SA Partner is an enterprise with extensive experience in the field of innovation consultancy in the UK. Operating since 1993, until now, the company has affirmed its position and reputation in the world market through providing high quality products and services. The company has built a branch network in many countries such as England, Australia, Ireland and the United States.

Customers in the field of food production and processing are one of SA Partner’s top priorities. Among them, an (unnamed) factory in the UK was instructed to apply the TPM improvement tool and achieved remarkable results.

Challenge

For any business, receiving positive feedback from customers is praiseworthy. However, because the number of orders increased faster than the capacity of the factory, business leaders had to seek the assistance of SA Partner. The goal that the business aims to find solutions to improve short-term productivity, preferably taking advantage of existing resources instead of expanding the factory scale.

SA Partner’s answer

After a period of survey, SA Partner experts saw the potential of improving equipment efficiency and TPM is the right tool to solve the problem of meeting the requirements of the management. factory direct.

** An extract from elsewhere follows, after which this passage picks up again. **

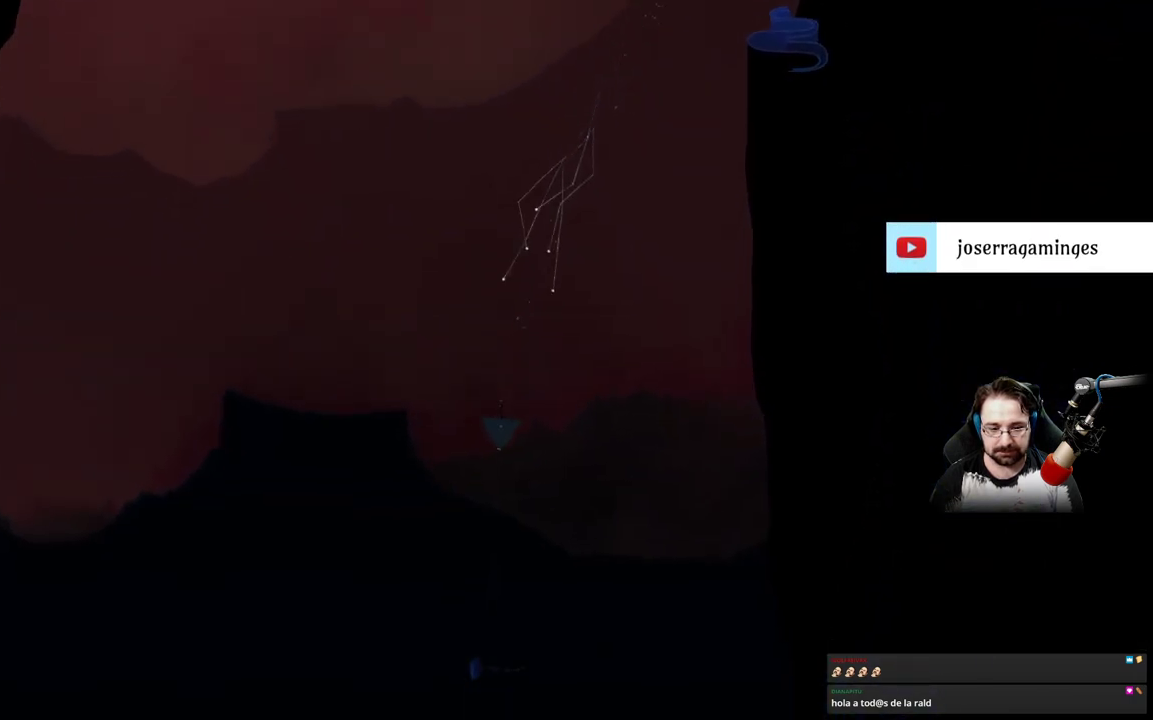
{"buttons": [], "left_stick": "down-right", "right_stick": "center", "events": []}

The methodology used by SA Partner is to improve OEE’s component indicators, which in turn leads to improving overall equipment performance and optimizing productivity.

OEE (overall equipment effectiveness) is an indicator of the performance of one or a group of equipment, made up of three components: Availability (availability), measuring the amount of loss in uptime; Quality (ratio of quality), measurement of quality loss and Performance (efficiency ratio), measurement of loss of operating speed. Limiting or eliminating the above losses can be done through a situation analysis.

For example: Plans for stopping or arranging unplanned shifts are also theoretically a cost. It can operate twenty-four hours a day and seven days a week. However, if there is activity, for example, if there are only two shifts in five days per week, then non-scheduled shifts are usually not considered as losses. Of course, if customer demand goes far beyond the capacity of the machines in these two shifts, it is a waste to work extra shifts. In all cases, if these planned break times are not included, they should still be recognized as potential points that can help improve equipment performance.